Lena continued with examples: “A manufacturer in the automotive sector, Sika Automotive, is using the German RepRap x500 to speed up development processes for functional structural components. This enables the company to deliver plastic parts for smaller series, and promises great potential for the company to explore a range of different materials.”
The x500 product referred to above is a robust 3D Printer for industrial use, plus German RepRap was the first company in Germany to launch a RepRap-based large-capacity 3D printer for industrial demands with the x1000. It also offers the x400 printers for smaller applications – these machines offer excellent performance and value, as one customer, automotive parts manufacturer TP Technische Dienstleistungen, has discovered. Company founder Thomas Pazulla realised the opportunities that offering additive manufacturing services would bring, and he started on this journey with one x400 3D printer from German RepRap.

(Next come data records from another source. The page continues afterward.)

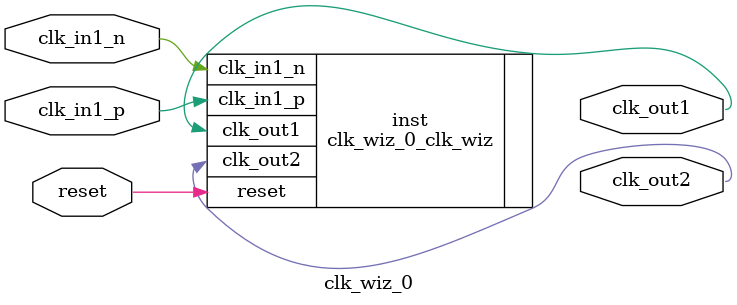
<source format=v>


`timescale 1ps/1ps

(* CORE_GENERATION_INFO = "clk_wiz_0,clk_wiz_v6_0_3_0_0,{component_name=clk_wiz_0,use_phase_alignment=true,use_min_o_jitter=false,use_max_i_jitter=false,use_dyn_phase_shift=false,use_inclk_switchover=false,use_dyn_reconfig=false,enable_axi=0,feedback_source=FDBK_AUTO,PRIMITIVE=MMCM,num_out_clk=2,clkin1_period=5.000,clkin2_period=10.0,use_power_down=false,use_reset=true,use_locked=false,use_inclk_stopped=false,feedback_type=SINGLE,CLOCK_MGR_TYPE=NA,manual_override=false}" *)

module clk_wiz_0 
 (
  // Clock out ports
  output        clk_out1,
  output        clk_out2,
  // Status and control signals
  input         reset,
 // Clock in ports
  input         clk_in1_p,
  input         clk_in1_n
 );

  clk_wiz_0_clk_wiz inst
  (
  // Clock out ports  
  .clk_out1(clk_out1),
  .clk_out2(clk_out2),
  // Status and control signals               
  .reset(reset), 
 // Clock in ports
  .clk_in1_p(clk_in1_p),
  .clk_in1_n(clk_in1_n)
  );

endmodule

</source>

The device proved very useful for many applications, and as Mr. Pazulla received more and more orders, he decided to purchase a second machine. Continuing on this path of expansion, today TP Technische Dienstleistungen runs a significant stable of German RepRap printers, which have opened up completely new possibilities for applications that, up until now, required injection molding. Since investing in these solutions, TP Technische Dienstleistungen has seen a significant increase in 3D printing orders involving small-to-medium lots of fused deposition molding (FDM) parts.
What these case studies illustrate is the possibilities that additive manufacturing offers with regards to more material varieties and optimised technologies. “Companies from all industries will use the technology and adapt their processes,” Lena predicts. “It is not only prototyping anymore. We have cases where series production of 40,000 parts have been done with our printers. Many people underestimate the technology and how important it will be in the future.”
Anticipating that additive manufacturing will go from strength-to-strength, Lena noted that German RepRap maintains a very solution-oriented approach, assisting its customers as consultants and partners, and finding solutions for individual applications and requirements. “Our open material platform is important, since customers can experiment with whatever material they want. Also, we have a wide range of tested materials (even high temperature and abrasive or metal materials), where customers can get settings and information on how to use them best.
“If there is a solution with our technologies for your individual case, we will find it – we are extremely proactive in that way,” she concludes. “At German RepRap, innovation and experience go hand-in-hand.”